The process seems to have little to do with the injured Plaintiff. Instead the focus shifts to what the hired gun experts opine, along with how the threshold and deductible aka the secret credit applies, along with any legal set offs which the insurers are entitled to.
It’s easy to see how an innocent injured accident victim can feel like an extra without a staring role in their own lawsuit. This dehumanization needs to stop. But how? That’s a very good question which I believe can be traced with the difficulty and delay for a Plaintiff to have their day in Court, along with the increasing complexities of accident benefits, and differing definitions of disability for benefits and general damages in Ontario.
For each benefit or head of damage, the injured Plaintiff needs to meet that burden of proof. And to do this, the injured Plaintiff needs to secure the opinion from a doctor to show that the medico-legal definition is met. Hence the conundrum.
There are mechanisms under the Courts of Justice Act with respect to limitation on the amount of expert witnesses each party is allowed to call; but this has been usurped by the Courts given the complexity of modern day personal injury litigation.
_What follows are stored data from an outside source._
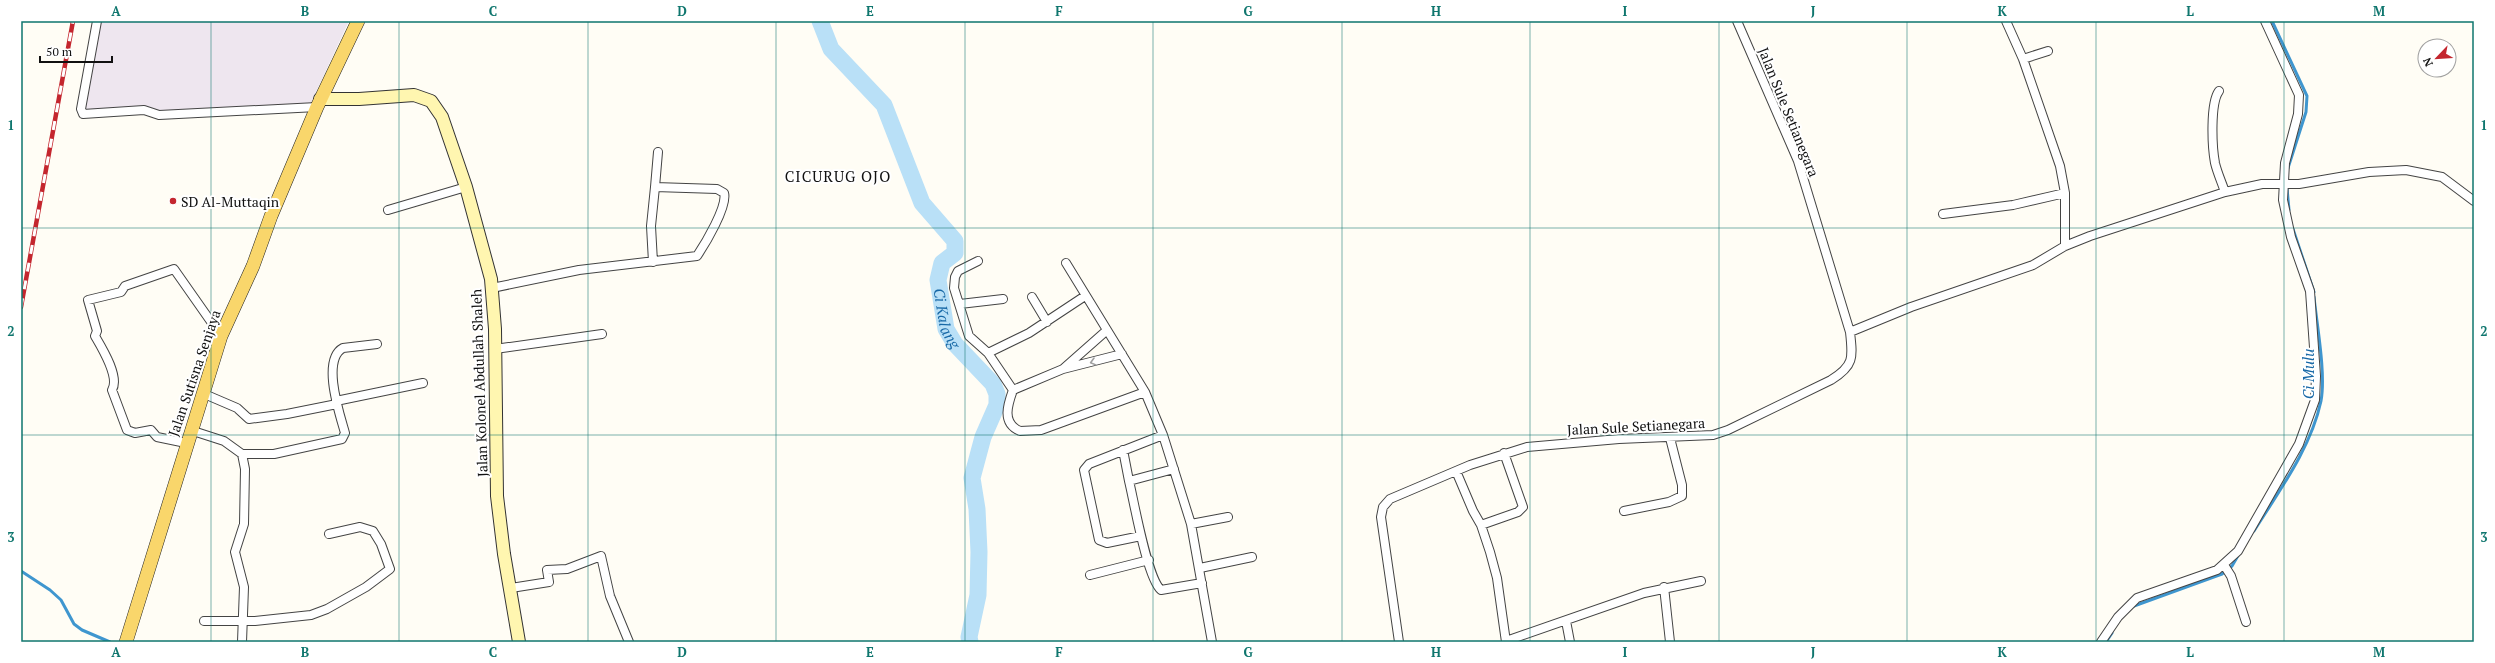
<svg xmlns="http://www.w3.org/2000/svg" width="2495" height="663" viewBox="0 0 2495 663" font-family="'PT Serif',serif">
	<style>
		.industrial { fill: #eee6ef }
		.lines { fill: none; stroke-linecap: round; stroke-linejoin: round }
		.stream { stroke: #3f96cf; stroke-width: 3 }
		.river { stroke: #b9e0f7; stroke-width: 17 }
		.minor-casing { stroke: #444; stroke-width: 10 }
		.secondary-casing { stroke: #333; stroke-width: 14 }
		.primary-casing { stroke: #222; stroke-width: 14 }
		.minor { stroke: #fff; stroke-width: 8 }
		.secondary { stroke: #fff6b0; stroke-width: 12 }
		.primary { stroke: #f9d66b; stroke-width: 13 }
		.rail-casing { stroke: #c4262e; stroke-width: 4.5 }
		.rail { stroke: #fff; stroke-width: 3; stroke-dasharray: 9; stroke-linecap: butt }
		.oneway { stroke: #a0a0a0 }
		.grid { fill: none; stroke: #0f766e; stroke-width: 1; stroke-opacity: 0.55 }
		.poi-dot { fill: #c4262e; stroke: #fff; stroke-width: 1.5 }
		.labels { text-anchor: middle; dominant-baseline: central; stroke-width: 4; stroke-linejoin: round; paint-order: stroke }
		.street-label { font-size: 14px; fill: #111; stroke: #fff }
		.poi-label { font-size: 14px; fill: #111; stroke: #fff; text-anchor: start }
		.neighbourhood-label { font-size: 15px; letter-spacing: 1px; fill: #111; stroke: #fff }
		.water-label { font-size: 15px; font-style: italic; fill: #1768a6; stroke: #fff }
		.neatline { fill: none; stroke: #0f766e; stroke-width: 1.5 }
		.grid-label { font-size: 13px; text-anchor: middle; font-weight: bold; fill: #0f766e }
	</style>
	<rect width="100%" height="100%" fill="#fffdf5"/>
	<path class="industrial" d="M99 21H349L310 105 156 113H84Z"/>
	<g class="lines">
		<path class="stream" d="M2272 21 2307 96 2306 112 2288 168
			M2287 188 2289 210
			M2293 229 2314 292
			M2254 531C2279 491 2311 448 2321 401 2326 374 2317 326 2314 297
			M21 571 50 590 61 600 74 624 82 630 110 642
			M2134 606 2222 574 2232 566 2239 554
			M2106 642 2112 633"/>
		<path class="river" id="s1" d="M820 21 831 49 884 105 922 203 955 241V253L942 263 938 280 946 329 955 344 993 384 997 394V405L983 437 972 478 977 509 979 552 978 595 969 637 970 642"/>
		<g class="minor-casing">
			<path id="minor" d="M97 21 81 109 83 114 144 110 159 115 317 107
				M2006 21 2023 59 2060 166 2065 193V246
				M2023 59 2048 51
				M2219 91C2210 103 2212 147 2215 163 2217 172 2222 183 2225 192
				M388 210 466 187
				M1943 214 2013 205 2065 193
				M978 261 958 271 955 277 954 288 969 336 988 353
				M653 262 651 226 655 187
				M1066 263 1145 392 1163 435 1191 524 1212 642
				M492 288 579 270 697 256C705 244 728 206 724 193L717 189 655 187 658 152
				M1085 296 1029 333 988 353 1013 390C1008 404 1001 423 1020 431L1041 430 1145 392
				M1032 297 1047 322
				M960 304 1003 299
				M1850 332 1911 307 2033 265 2065 246 2090 236 2225 192 2262 184H2299L2369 172 2406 170 2442 177 2474 201
				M495 349 602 334
				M1063 369 1106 331
				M1013 390 1063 369 1122 354
				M202 393 237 408 249 419 287 414 337 404
				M336 401 423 383
				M190 430 224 441 242 454 245 469 244 524 235 552 244 587 242 642
				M186 443 157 437 151 430 135 433 127 430 112 390C120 377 102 348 95 336L97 331 88 300 121 292 125 286 174 269 221 336
				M1123 450 1129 481
				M242 454H274L342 439 345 433C340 415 321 360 343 348L377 344
				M1174 469 1129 481C1134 501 1147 578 1161 590L1202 583
				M1456 471 1473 511 1481 525 1490 552 1497 578 1506 642
				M1624 511 1669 502 1682 496V485L1670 438
				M1191 524 1228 517
				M1481 525 1518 512 1523 507 1504 453
				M1141 536 1107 543 1099 540 1084 470 1089 464 1163 435
				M2224 565 2231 576 2246 622
				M1200 568 1252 557
				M1090 575 1149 560
				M1664 587 1670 642
				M511 588 549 582 547 570 567 569 601 556 610 596 629 642
				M204 621H255L311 615 327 609 366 587 390 569 381 544 373 531 360 527 329 534
				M1566 621 1570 642
				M1506 641 1644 593 1701 581
				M1399 642 1381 517 1383 507 1390 499 1470 465 1527 447 1619 439 1713 435 1728 430 1831 380C1854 366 1853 358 1850 332L1798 161 1737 21
				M2101 642 2118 617 2137 598 2217 570 2238 551 2299 444 2315 400 2316 376 2310 291 2291 237 2283 200 2285 163 2298 114 2299 95 2265 21"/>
		</g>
		<g class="secondary-casing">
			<path id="secondary" d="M320 99H359L414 95 431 101 442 117 466 187 491 279 495 329 497 496 504 554 519 642"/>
		</g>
		<g class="primary-casing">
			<path id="primary" d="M126 642 221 336 253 266 271 216 317 107 358 21"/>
		</g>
		<use href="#minor" class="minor"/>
		<use href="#secondary" class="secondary"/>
		<use href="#primary" class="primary"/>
		<g class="rail-casing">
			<path id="rail" d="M21 307 73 21"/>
		</g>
		<use href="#rail" class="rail"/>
	</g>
	<defs><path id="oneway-chevron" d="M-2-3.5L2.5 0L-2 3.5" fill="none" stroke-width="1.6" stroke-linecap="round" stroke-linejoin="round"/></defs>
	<use class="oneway" href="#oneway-chevron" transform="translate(1093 362) rotate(165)"/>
	<path class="grid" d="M211 21V642M399 21V642M588 21V642M776 21V642M965 21V642M1153 21V642M1342 21V642M1530 21V642M1719 21V642M1907 21V642M2096 21V642M2284 21V642M21 228H2474M21 435H2474"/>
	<circle class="poi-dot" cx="173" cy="201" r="4"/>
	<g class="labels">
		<g class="street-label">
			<text transform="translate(1789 112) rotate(68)">Jalan Sule Setianegara</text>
			<text transform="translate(194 373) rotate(-71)">Jalan Sutisna Senjaya</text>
			<text transform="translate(479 383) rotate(-92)">Jalan Kolonel Abdullah Shaleh</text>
			<text transform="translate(1636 426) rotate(-3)">Jalan Sule Setianegara</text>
		</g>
		<g class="poi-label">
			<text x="181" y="201">SD Al-Muttaqin</text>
		</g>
		<g class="neighbourhood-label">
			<text x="838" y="176">CICURUG OJO</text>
		</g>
		<g class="water-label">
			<text stroke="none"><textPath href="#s1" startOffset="348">Ci Kalang</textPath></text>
			<text transform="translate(2308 374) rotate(-90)">Ci Mulu</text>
		</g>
	</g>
	<rect width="2495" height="663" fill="none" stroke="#ffffff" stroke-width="44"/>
	<g transform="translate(2437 58) rotate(245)"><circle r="19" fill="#ffffff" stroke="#a0a0a0"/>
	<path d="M0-3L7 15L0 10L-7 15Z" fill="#c4262e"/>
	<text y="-6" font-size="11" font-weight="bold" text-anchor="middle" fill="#111111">N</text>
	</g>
	<path d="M40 56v6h72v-6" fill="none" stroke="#111111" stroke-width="2"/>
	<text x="46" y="56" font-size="12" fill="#111111" stroke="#ffffff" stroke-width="3" paint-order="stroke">50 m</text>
	<rect x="22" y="22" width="2451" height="619" class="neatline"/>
	<g class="grid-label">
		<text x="116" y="16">A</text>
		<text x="305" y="16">B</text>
		<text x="493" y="16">C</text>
		<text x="682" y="16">D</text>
		<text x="870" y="16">E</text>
		<text x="1059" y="16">F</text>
		<text x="1248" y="16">G</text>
		<text x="1436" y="16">H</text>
		<text x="1625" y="16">I</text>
		<text x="1813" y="16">J</text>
		<text x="2002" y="16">K</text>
		<text x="2190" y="16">L</text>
		<text x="2379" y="16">M</text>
		<text x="11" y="130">1</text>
		<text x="2484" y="130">1</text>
		<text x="11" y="336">2</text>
		<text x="2484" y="336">2</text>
		<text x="11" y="542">3</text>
		<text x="2484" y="542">3</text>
		<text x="116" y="657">A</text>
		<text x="305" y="657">B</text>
		<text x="493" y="657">C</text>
		<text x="682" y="657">D</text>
		<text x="870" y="657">E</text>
		<text x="1059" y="657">F</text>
		<text x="1248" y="657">G</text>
		<text x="1436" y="657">H</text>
		<text x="1625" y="657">I</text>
		<text x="1813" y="657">J</text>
		<text x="2002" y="657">K</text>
		<text x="2190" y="657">L</text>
		<text x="2379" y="657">M</text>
	</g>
</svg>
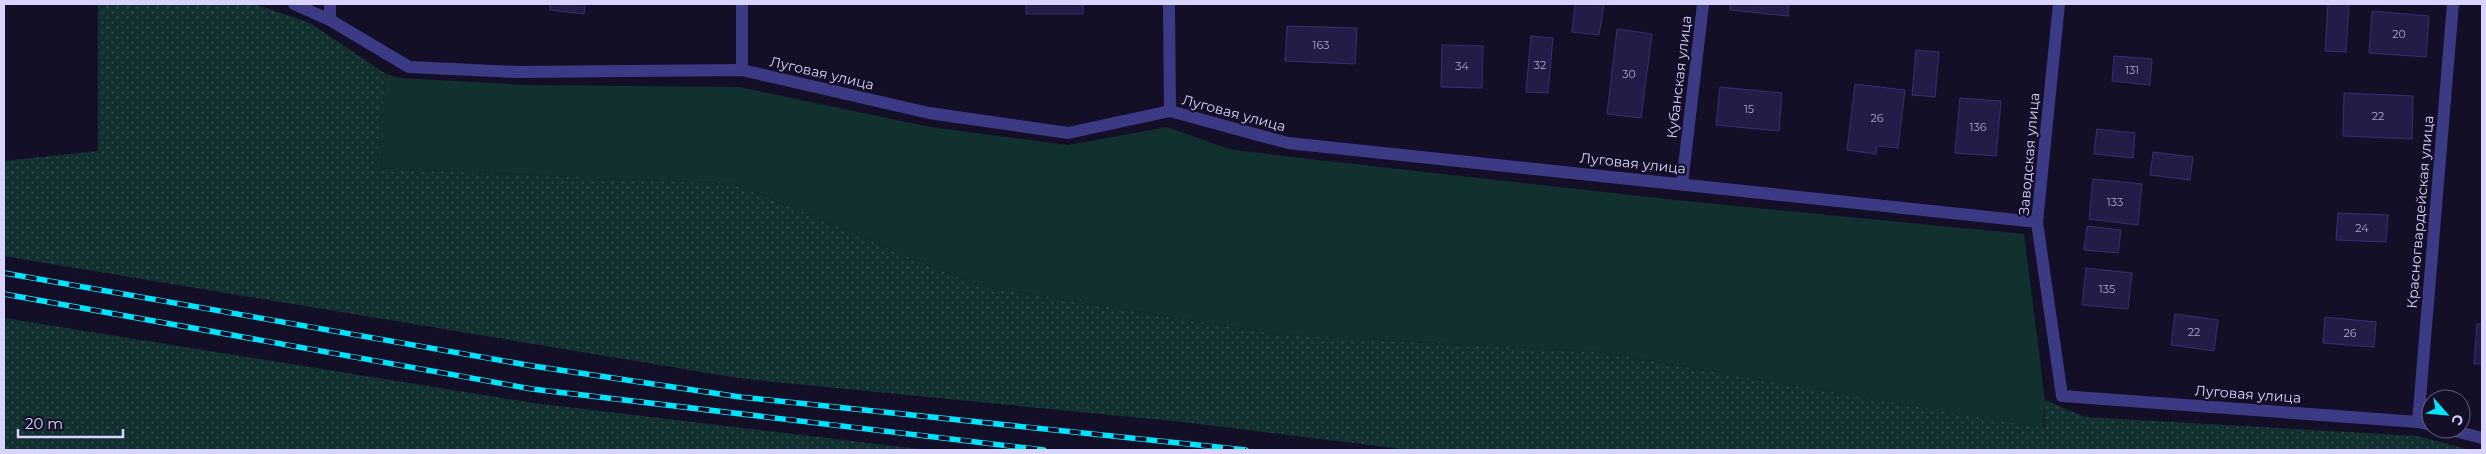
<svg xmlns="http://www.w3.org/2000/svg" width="2486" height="454" font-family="Montserrat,sans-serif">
	<defs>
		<pattern id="grass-dots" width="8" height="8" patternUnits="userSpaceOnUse" patternTransform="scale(1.25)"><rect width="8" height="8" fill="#12302f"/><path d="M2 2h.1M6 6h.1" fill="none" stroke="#344d4e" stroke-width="1.8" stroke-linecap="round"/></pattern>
	</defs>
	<rect width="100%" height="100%" fill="#130f26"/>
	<g fill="url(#grass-dots)">
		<polygon points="98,4 255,4 310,23 386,74 376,168 735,184 979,286 1283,335 1599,352 2044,428 2045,400 2085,417 2418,436 2470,450 1409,450 1183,422 744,379 4,256 4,161 98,151"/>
		<polygon points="4,318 534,403 928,450 4,450"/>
	</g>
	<polygon fill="#12302f" points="386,74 401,78 526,85 739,87 930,127 1068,145 1167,127 1229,149 1292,157 1685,201 2024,234 2045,400 2043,428 1599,352 1283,335 979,286 735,184 376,168"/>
	<g fill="#241b47" stroke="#3b2d73">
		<polygon points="550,4 585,4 584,14 550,10"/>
		<rect x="1026" y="4" width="57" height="10"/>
		<polygon points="1575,4 1604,4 1599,35 1572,32"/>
		<polygon points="1730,4 1789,4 1788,16 1730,10"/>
		<polygon points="2328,4 2349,4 2346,52 2325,51"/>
		<polygon points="2372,11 2429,16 2426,57 2369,53"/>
		<polygon points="1287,26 1357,28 1355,64 1285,61"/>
		<polygon points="1617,29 1652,34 1641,118 1607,114"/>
		<polygon points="1531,36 1553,38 1548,93 1526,92"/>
		<polygon points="1442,45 1483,46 1482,88 1441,87"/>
		<polygon points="1916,50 1939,52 1935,97 1912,95"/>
		<polygon points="2114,56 2152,59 2150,85 2112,81"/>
		<polygon points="1855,84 1905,90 1898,148 1877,146 1876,154 1847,150"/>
		<polygon points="1720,87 1782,93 1779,131 1716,125"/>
		<polygon points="2344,93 2413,96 2412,139 2343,136"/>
		<polygon points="1960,98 2001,101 1996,156 1955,153"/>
		<polygon points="2097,129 2135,133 2133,158 2094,154"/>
		<polygon points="2153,152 2193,157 2190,180 2150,175"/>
		<polygon points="2093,179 2142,184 2138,225 2089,219"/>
		<polygon points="2338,213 2388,215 2386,242 2336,240"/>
		<polygon points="2087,226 2121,230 2118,253 2084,250"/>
		<polygon points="2086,268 2132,273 2128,309 2082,305"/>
		<polygon points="2175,314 2218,320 2214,351 2171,345"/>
		<polygon points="2325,317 2376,322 2374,347 2323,343"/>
		<polygon points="2477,324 2482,324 2482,364 2474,364"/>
	</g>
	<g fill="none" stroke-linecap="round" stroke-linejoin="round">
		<g stroke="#3d3a85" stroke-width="12">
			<polyline points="294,4 330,20 409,67 517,72 742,70 929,113 1068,133 1170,111 1288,143 2037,222"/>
			<polyline points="1169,4 1170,111"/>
			<polyline points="2059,4 2037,222 2062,396 2418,422 2431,425"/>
			<polyline points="330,20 330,4"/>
			<polyline points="742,70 742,4"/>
			<polyline points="1682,184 1703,4"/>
			<polyline points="2418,422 2453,4"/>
			<polyline points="2447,429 2482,438"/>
		</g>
		<defs>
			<g id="rail">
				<polyline points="4,273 533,366 740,397 1246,450"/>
				<polyline points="4,294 532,389 1044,450"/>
			</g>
		</defs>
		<use href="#rail" stroke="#00e5ff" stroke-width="5.5"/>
		<use href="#rail" stroke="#130f26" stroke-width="4" stroke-dasharray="11" stroke-linecap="butt"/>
	</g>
	<g text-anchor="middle" stroke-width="4.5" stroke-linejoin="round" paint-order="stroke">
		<g font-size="11" fill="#aca6d1">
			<text x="2399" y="38">20</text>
			<text x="1321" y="49">163</text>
			<text x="1540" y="69">32</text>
			<text x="1462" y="70">34</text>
			<text x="2132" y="74">131</text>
			<text x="1629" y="78">30</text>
			<text x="1749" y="113">15</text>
			<text x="2378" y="120">22</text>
			<text x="1877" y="122">26</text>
			<text x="1978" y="131">136</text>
			<text x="2115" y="206">133</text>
			<text x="2362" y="232">24</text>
			<text x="2107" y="293">135</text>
			<text x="2194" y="336">22</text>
			<text x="2350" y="337">26</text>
		</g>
		<g font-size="14" fill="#d9d4ff" stroke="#130f26">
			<text transform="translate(822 73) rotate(13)" y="5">Луговая улица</text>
			<text transform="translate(1679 77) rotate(-83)" y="5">Кубанская улица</text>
			<text transform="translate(1234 113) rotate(15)" y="5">Луговая улица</text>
			<text transform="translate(2029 154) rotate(-85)" y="5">Заводская улица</text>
			<text transform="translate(1633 163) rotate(6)" y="5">Луговая улица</text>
			<text transform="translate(2420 212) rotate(-85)" y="5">Красногвардейская улица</text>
			<text transform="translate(2248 394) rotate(4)" y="5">Луговая улица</text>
		</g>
	</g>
	<rect width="2486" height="454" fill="none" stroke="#d9d4ff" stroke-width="10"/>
	<g transform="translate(2446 414) rotate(117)"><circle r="24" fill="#130f26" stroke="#625e7d"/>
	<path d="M0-4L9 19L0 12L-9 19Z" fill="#00e5ff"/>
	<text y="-8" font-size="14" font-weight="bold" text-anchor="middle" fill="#d9d4ff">С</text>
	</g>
	<path d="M18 429v8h105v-8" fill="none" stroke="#d9d4ff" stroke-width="2.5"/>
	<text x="25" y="429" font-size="15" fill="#d9d4ff" stroke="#130f26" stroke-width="4" paint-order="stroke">20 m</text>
</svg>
Over the course of a serious personal injury case, a Plaintiff will encounter a plethora of occupational therapists, physiotherapists, doctors, social workers, psychologists, psychiatrists, surgeons, rehab support workers, speech language pathologists, and the list goes on….
At the end of the day, these cases should come down to a few simple questions where liability and causation are not in question. Is the Plaintiff hurt, and how can we fairly compensate this Plaintiff for their accident related damages/losses. To do otherwise is to continue the dehumanization process of modern personal injury litigation in Ontario.